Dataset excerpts
--*--

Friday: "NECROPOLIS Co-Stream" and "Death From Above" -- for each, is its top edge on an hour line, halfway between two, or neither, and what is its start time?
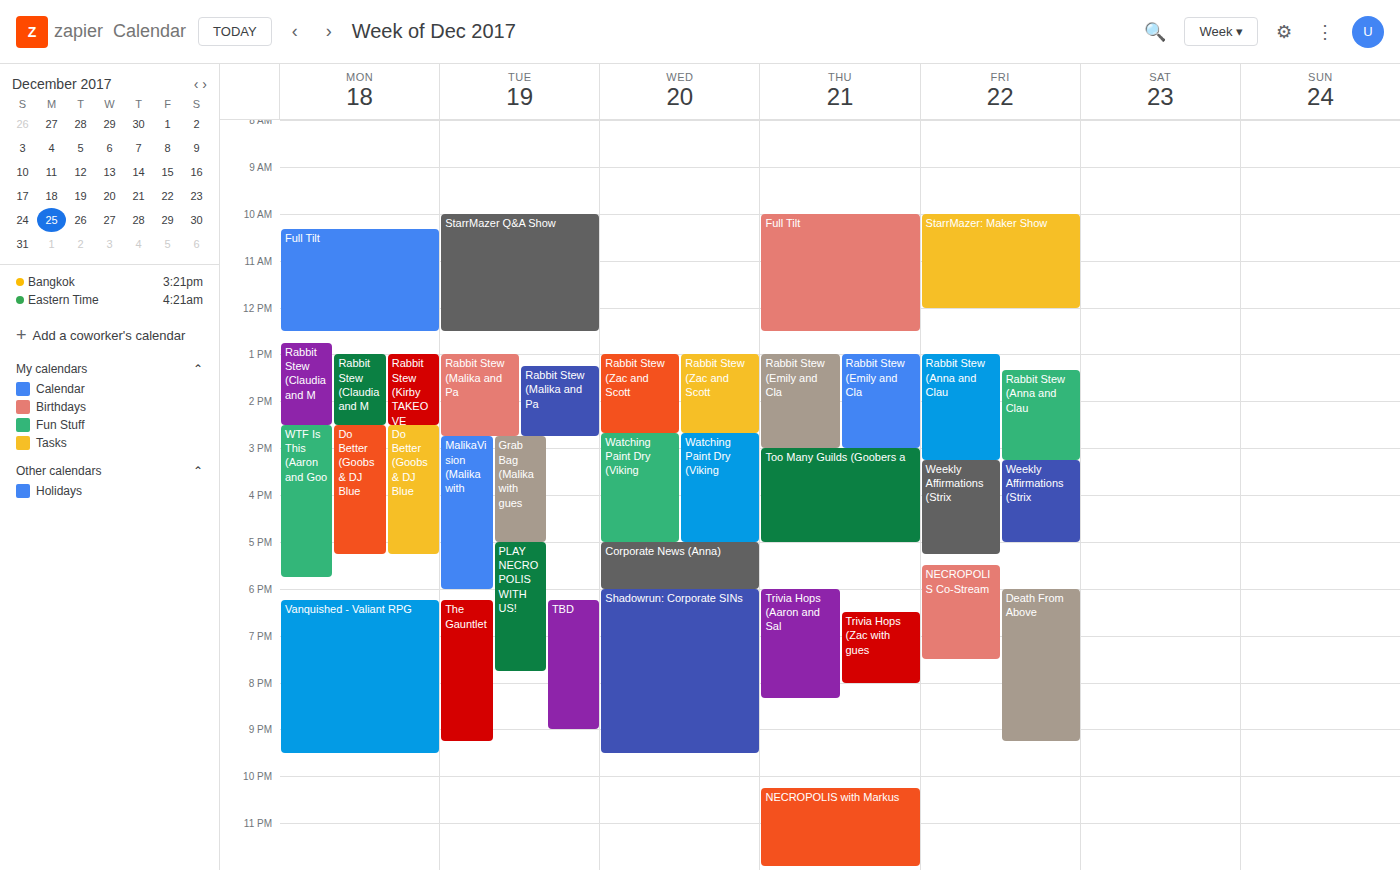
"NECROPOLIS Co-Stream": 5:30 PM, halfway between the 5 PM and 6 PM lines. "Death From Above": 6:00 PM, exactly on the 6 PM line.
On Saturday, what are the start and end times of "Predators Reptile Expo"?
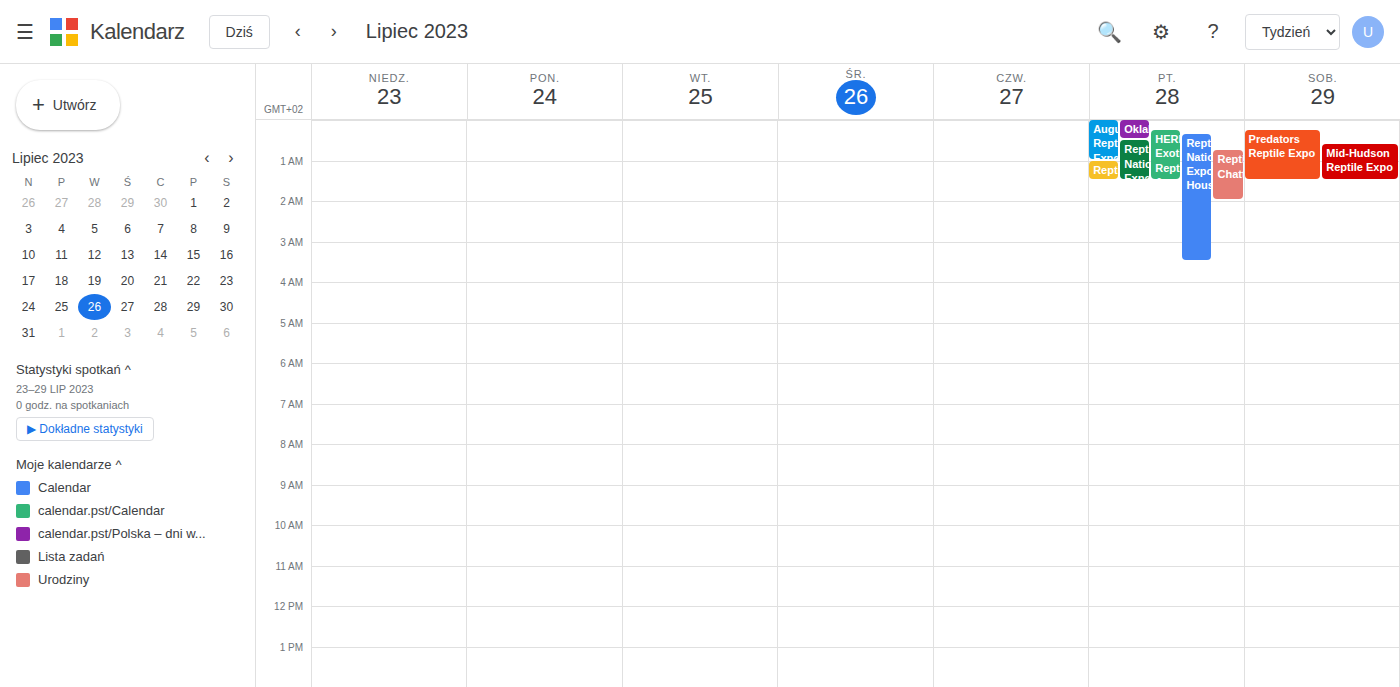
12:15 AM to 1:30 AM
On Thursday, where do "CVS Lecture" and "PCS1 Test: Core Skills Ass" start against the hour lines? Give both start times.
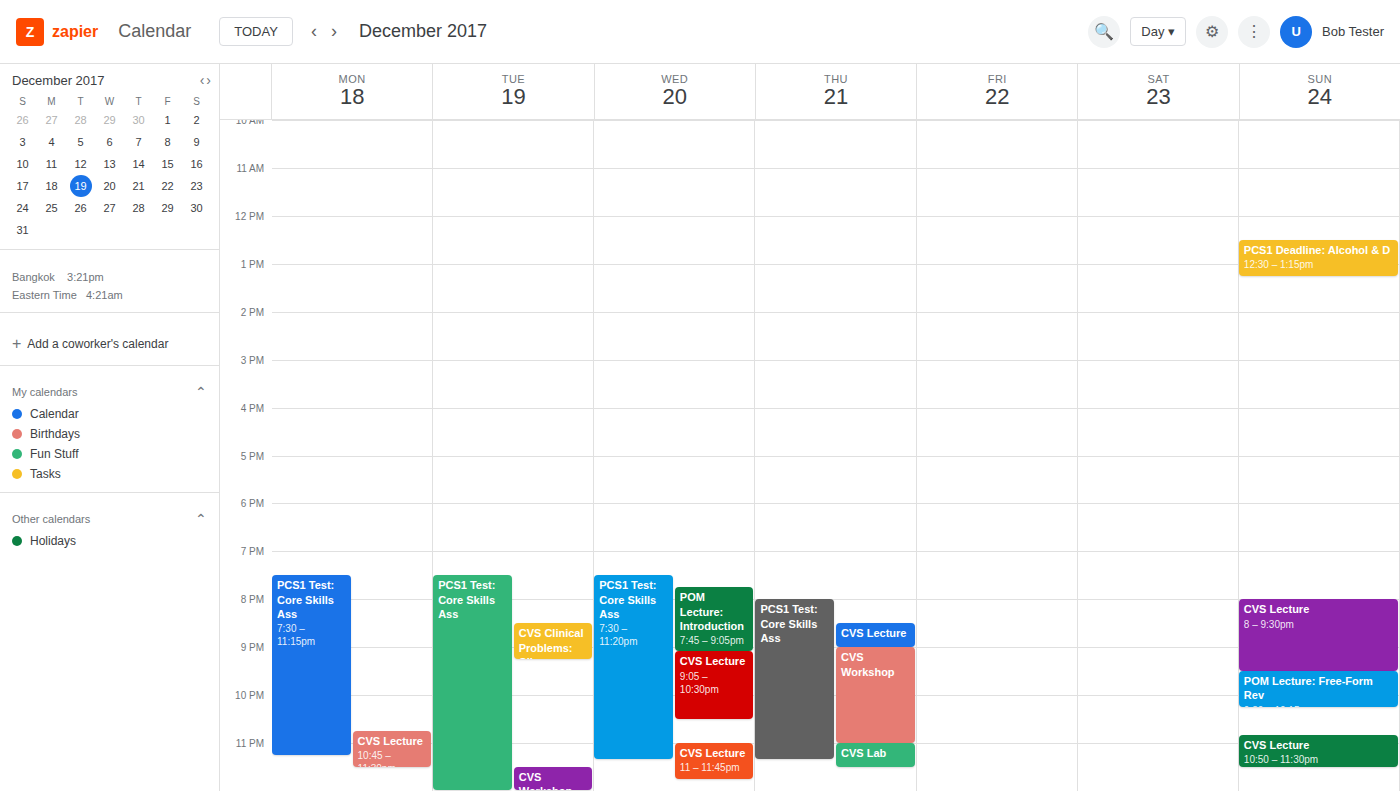
"CVS Lecture": 8:30 PM, halfway between the 8 PM and 9 PM lines. "PCS1 Test: Core Skills Ass": 8:00 PM, exactly on the 8 PM line.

--*--

▶ _AIM OF THE EXERCISE_
Output the records above as a two-column CSV with the headers "question" and "answer". Each record gets one row, with every field in double quotes and any line breaks replaced by spaces, and the pictures are left out.

▶ _TASK SOLUTION_
question,answer
"Friday: ""NECROPOLIS Co-Stream"" and ""Death From Above"" -- for each, is its top edge on an hour line, halfway between two, or neither, and what is its start time?","""NECROPOLIS Co-Stream"": 5:30 PM, halfway between the 5 PM and 6 PM lines. ""Death From Above"": 6:00 PM, exactly on the 6 PM line."
"On Saturday, what are the start and end times of ""Predators Reptile Expo""?","12:15 AM to 1:30 AM"
"On Thursday, where do ""CVS Lecture"" and ""PCS1 Test: Core Skills Ass"" start against the hour lines? Give both start times.","""CVS Lecture"": 8:30 PM, halfway between the 8 PM and 9 PM lines. ""PCS1 Test: Core Skills Ass"": 8:00 PM, exactly on the 8 PM line."